_Вопросы и задания_:
**a)** Где сегодня можно увидеть картину Сурикова «Покорение Сибири Ермаком», если верить тексту о сибирской премьере «Медеи»?
**b)** Продолжите текст о сибирской премьере «Медеи» Керубини одним-двумя абзацами после его последнего предложения.

_Текст для чтения_:
☆ ☆ ☆ ☆
Кто не знает картину знаменитого русского художника Василия Сурикова «Покорение Сибири Ермаком», повествующую о батальном эпизоде отечественной истории времен царя Ивана Грозного! Сегодня шедевр, созданный в 1895 году, можно увидеть в Русском музее Санкт-Петербурга. И это, как говорится, факт давно уже хрестоматийный. А вот то, что покорить музыкальные просторы Центральной Сибири сможет раритетная для нас опера Луиджи Керубини, итальянца «с французской душой», вряд ли кто вообще ожидал! Но это произошло: сибирская премьера «Медеи» Керубини состоялась, и не вызывать радости в сердцах меломанов это, конечно же, не может…
Сам факт обращения Красноярского государственного театра оперы и балета к этому названию уже сам по себе неожидан.
☆ ☆ ☆ ☆
_Фрагмент данных_:
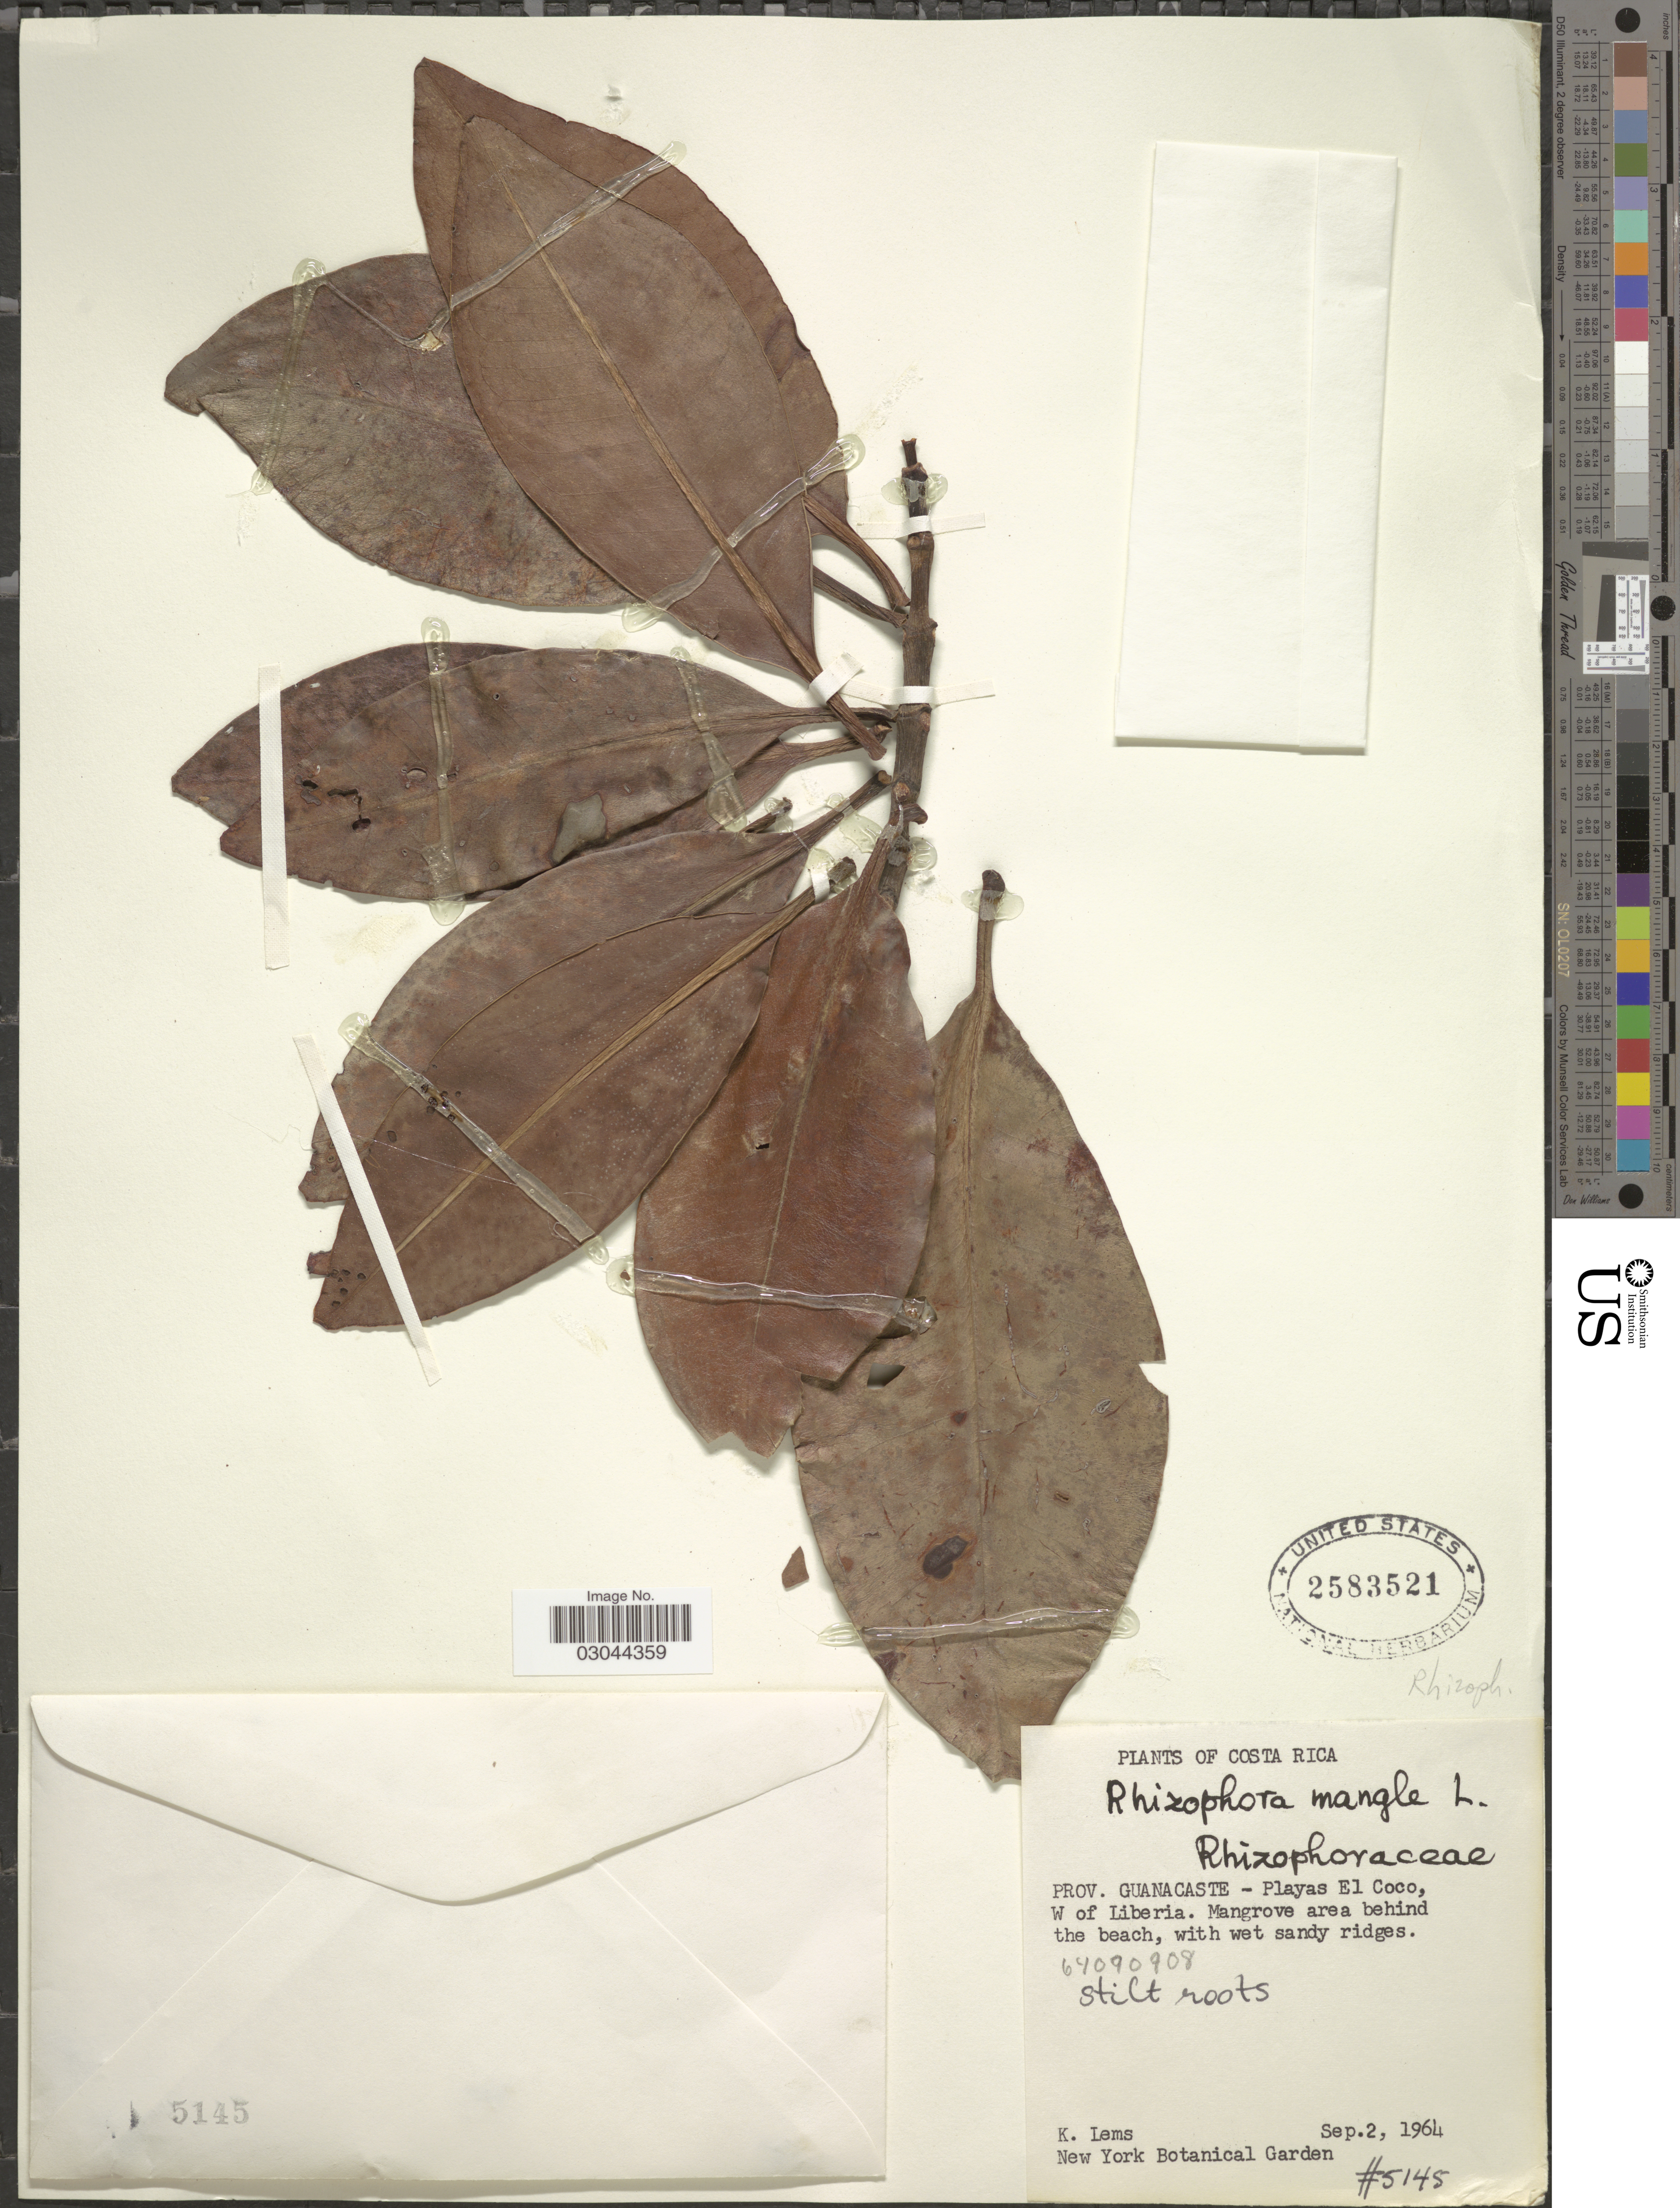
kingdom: Plantae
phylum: Tracheophyta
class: Magnoliopsida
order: Malpighiales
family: Rhizophoraceae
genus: Rhizophora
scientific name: Rhizophora mangle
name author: L.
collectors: K. Lems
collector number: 5145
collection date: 1964-09-02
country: Costa Rica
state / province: Guanacaste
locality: Prov. Guanacaste - Playas El Coco, W of Liberia.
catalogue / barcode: US 2583521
☆ ☆ ☆ ☆
_Ответы по порядку_:
**a)** В Русском музее Санкт-Петербурга.

**b)**
Но то, что новая однозначно экспериментальная продукция сквозь немалые сомнения, традиционные воззрения скептиков и бурные дебаты худсовета до премьеры в итоге всё-таки дошла, говорит о том, что в последние два-три сезона для красноярской оперной труппы приоритетным стал вектор на творческое обновление. И эта не просто смелая, но объективно диктуемая временем направленность развития коллектива связана с приходом на пост художественного руководителя оперной труппы Ирины Долженко, известной меццо-сопрано, солистки Большого театра России. Идея же включить в репертуар такой безусловный мировой шедевр, как «Медея» Керубини, долгое время находившийся на обочине наших афиш, – полностью ее ноу-хау.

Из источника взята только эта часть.